┌─ Text

Landform and soil development are linked to geological and tectonic development at a subcontinental scale. Much of the present landscape of the Limpopo River Basin reflects recent geological events - in geological terms - following the break-up of Gondwanaland (Moon and Dardis, 1988). Tankard et al. (1982) and McCourt and Armstrong (2001) recognized the sequence of crustal evolutionary stages in southern Africa.

The Limpopo River Basin is located on the northeast edge of the Kaap-Vaal or Kalahari craton (KvC in Figure 17) and extends onto the southern part of the Zimbabwe craton (ZwC in Figure 17). The Limpopo mobile belt (granulite facies; shown in centre of the basin in Figure 17) and the Bushveld Igneous Complex (not shown in Figure 17) separate the two. The cratons constitute a stable shield, predominately of igneous and metamorphic rocks, at the base of the continental crust. The Kaap-Vaal craton is mostly covered sedimentary rocks. The genesis of the Basement Complex covers a period of 1 000 million years, falling within the Archaean period.

└─
┌─ Study material

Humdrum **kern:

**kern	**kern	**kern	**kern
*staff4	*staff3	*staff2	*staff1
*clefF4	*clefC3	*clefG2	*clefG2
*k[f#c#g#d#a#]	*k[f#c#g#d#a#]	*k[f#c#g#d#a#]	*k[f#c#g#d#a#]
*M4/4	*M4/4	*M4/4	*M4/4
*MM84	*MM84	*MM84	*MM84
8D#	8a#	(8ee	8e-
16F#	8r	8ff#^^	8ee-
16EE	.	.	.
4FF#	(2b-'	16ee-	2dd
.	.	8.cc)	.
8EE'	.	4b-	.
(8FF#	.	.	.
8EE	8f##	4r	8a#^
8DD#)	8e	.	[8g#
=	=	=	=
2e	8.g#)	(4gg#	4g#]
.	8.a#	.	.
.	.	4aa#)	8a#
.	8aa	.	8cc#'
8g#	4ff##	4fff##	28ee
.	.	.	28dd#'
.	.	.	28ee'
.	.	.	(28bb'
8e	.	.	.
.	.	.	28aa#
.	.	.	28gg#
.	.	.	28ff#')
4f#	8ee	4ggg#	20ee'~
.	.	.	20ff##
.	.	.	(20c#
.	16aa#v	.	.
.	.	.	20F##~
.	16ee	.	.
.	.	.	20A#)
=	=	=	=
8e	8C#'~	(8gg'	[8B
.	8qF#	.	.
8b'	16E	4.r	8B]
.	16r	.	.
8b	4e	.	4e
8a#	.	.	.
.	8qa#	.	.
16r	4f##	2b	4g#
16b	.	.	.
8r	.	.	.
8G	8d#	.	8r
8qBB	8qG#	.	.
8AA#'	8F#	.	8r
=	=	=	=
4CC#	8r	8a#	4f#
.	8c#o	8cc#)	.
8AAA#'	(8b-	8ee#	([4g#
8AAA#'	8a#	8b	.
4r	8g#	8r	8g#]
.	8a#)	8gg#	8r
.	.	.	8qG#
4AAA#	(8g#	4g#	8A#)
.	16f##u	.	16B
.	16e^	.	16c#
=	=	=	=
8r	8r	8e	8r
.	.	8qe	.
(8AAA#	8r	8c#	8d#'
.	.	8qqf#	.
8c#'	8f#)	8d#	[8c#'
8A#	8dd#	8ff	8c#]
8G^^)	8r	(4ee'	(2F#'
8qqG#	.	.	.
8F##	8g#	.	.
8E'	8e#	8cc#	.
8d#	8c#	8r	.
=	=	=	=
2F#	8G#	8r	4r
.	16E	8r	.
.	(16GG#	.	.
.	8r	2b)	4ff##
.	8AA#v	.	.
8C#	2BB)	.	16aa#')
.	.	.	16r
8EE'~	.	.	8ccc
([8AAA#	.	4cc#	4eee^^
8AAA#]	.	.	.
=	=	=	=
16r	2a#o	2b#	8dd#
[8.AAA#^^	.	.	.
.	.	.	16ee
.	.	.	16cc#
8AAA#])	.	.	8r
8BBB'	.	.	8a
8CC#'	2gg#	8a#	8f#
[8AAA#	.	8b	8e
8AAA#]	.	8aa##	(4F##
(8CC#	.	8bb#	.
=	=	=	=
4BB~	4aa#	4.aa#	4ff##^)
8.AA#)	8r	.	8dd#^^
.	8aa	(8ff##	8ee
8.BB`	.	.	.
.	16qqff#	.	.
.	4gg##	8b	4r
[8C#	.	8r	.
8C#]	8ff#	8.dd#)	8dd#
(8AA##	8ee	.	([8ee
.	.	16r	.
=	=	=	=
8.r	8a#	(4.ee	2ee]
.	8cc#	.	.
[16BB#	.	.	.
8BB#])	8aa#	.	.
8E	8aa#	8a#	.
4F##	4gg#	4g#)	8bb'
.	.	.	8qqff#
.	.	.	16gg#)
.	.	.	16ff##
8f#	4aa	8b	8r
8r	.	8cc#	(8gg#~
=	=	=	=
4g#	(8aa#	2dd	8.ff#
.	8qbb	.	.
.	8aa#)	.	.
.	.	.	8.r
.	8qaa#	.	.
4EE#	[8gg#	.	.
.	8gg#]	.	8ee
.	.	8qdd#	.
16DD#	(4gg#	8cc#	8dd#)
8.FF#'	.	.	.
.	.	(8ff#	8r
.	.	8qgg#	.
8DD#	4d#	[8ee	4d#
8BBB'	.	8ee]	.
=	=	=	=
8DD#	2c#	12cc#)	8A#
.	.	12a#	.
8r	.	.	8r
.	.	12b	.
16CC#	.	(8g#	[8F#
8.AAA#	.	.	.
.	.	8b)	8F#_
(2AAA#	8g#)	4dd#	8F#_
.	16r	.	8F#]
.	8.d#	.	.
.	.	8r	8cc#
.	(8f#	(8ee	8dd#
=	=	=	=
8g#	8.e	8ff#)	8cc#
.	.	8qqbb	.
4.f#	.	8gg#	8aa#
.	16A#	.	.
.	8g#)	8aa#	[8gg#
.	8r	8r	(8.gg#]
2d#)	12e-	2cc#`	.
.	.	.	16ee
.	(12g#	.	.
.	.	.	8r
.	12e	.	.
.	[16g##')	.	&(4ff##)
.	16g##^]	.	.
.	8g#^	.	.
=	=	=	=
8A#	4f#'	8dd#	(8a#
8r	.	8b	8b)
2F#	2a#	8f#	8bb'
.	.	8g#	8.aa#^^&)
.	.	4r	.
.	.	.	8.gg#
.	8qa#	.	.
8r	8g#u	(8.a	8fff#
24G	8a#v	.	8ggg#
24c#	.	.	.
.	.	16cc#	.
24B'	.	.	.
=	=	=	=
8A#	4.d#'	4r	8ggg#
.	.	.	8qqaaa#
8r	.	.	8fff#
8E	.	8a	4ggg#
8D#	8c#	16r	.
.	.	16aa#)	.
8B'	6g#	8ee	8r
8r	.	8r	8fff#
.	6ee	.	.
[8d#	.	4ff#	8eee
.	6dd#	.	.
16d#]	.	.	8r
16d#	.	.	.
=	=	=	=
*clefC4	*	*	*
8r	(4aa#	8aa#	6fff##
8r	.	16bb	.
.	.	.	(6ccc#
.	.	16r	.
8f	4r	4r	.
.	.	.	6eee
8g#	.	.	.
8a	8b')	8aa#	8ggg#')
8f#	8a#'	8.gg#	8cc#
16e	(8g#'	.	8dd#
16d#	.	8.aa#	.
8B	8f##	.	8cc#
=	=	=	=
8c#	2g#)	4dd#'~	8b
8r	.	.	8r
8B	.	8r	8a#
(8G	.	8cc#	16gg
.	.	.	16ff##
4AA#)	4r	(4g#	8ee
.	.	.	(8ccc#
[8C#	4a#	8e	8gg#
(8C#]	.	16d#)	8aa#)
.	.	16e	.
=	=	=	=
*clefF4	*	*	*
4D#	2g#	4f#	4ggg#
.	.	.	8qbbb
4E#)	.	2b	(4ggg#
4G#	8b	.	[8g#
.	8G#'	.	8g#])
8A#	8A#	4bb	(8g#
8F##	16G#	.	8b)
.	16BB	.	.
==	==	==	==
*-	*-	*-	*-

└─

- Problem A -
Can you answer these from the text on Limpopo River Basin geology?
(i) Which authors recognized the sequence of crustal evolutionary stages in southern Africa?
(ii) What separates the Kaap-Vaal craton from the Zimbabwe craton?
(iii) How long a period does the genesis of the Basement Complex cover?
- Problem B -
Could you carry on the text on Limpopo River Basin geology from its last sentence?
The data has no connection to the text on Limpopo River Basin geology.

- Response area A -
(i) Tankard et al. (1982) and McCourt and Armstrong (2001).
(ii) The Limpopo mobile belt and the Bushveld Igneous Complex.
(iii) 1 000 million years, within the Archaean period.

- Response area B -
Granite and gneiss are the dominant rock types of the Basement Complex on the highveldt and escarpment of South Africa, with quartzites, granodiorites, and various slightly to moderately metamorphosed sedimentary rock occurring subordinately. The southern part of the Limpopo River Basin within the highveldt is characterized by the occurrence of Karoo sediments (Vryheid Formation), including sandstones, claystones, shales, and coal deposits. Karoo sediments and basalt also occur in a strip from northeast Botswana through southern Zimbabwe. Similar Cretaceous sediments (sandstones, grits and conglomerates) border Zimbabwe with Mozambique. The eastern strip of the lowveldt and the Lebombo Ridge are also dominated by similar Karoo formations, with subordinate occurrence of dolerite intrusions.

FIGURE 17
Generalized tectonic framework of southern Africa

Source: McCourt and Armstrong (2001).

Cycles of geological erosion

Cycles of erosion have shaped the present landscapes of southern Africa. There is general agreement with respect to the major phases, but opinions differ regarding the more complex subdivisions (King, 1976; Partridge and Maud, 1987). Most of the Limpopo River Basin shows relatively advanced eroded conditions, and often shows younger and shallower soils as compared with less-eroded surrounding areas.

Erosion cycles during the early Tertiary period formed the African denudational surface at high or medium plateau level, such as the highveldt in South Africa. Its major occurrence is southwest of the southern divide of the Limpopo River Basin, the high-level plateau zone in Zimbabwe, the elevated areas near Polokwane (Pietersburg) in South Africa, and the flat-topped hills in eastern Botswana and Limpopo Province in South Africa.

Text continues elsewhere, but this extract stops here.